Arika’s 2012 season continues to unfold, with full details for Episode 2 now available, plus a special one-off event coming up with experimental music label Never Come Ashore.
Our production office in the CCA – where Episode 1 began last night with a sold out salon led by Hartmut Bitomsky – fell into a hushed silence as the programmes for A Special Form of Darkness were delivered. We’re excited 1 at embarking on this exploration of nihilism, darkness and horror; we2 will be tackling the big questions head on.

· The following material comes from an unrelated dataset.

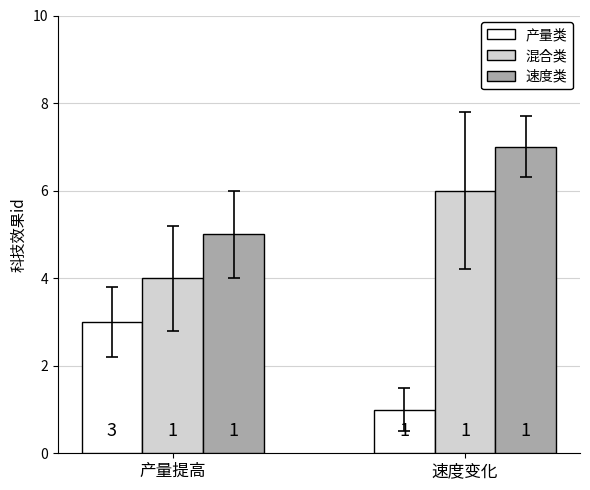

What is the sum of the 速度类 values at 速度变化 and 产量提高?

12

How do we make sense of experimental musicians, peformance artists, cultural critics, philosophers and scientists who doubt identity, existence and experience?
Helping us will be – amongst others – Japanese improvisation musician Taku Unami1, with an H.P. Lovecraft inspired performance; L.A. artist Dawn Kasper, enacting the death scenes of a series of characters and personas; and conceptual composer Walter Marchetti, presenting what he says is the last composition he’ll ever write – an anti-composition.
Yeh, we know. It’s going to be good.
In the meantime, we’ve teamed up with Never Come Ashore and invited experimental musician Jean-Luc Guionnet to Glasgow, at the start of February. He’ll be conducting an investigative performance on the organ at Glasgow University Chapel - taking the breath of the machine and its direction in space and letting that breath vibrate in its own certain way without losing its raw quality – as well as talks, and a duet with percussionist Seijiro Murayama later in the week. Oh, and it’s all free.
And now we must return to the demands of a busy production office: we've just received word that the entire weekend is now sold out, which is all the motivation we need. Hope to see you there.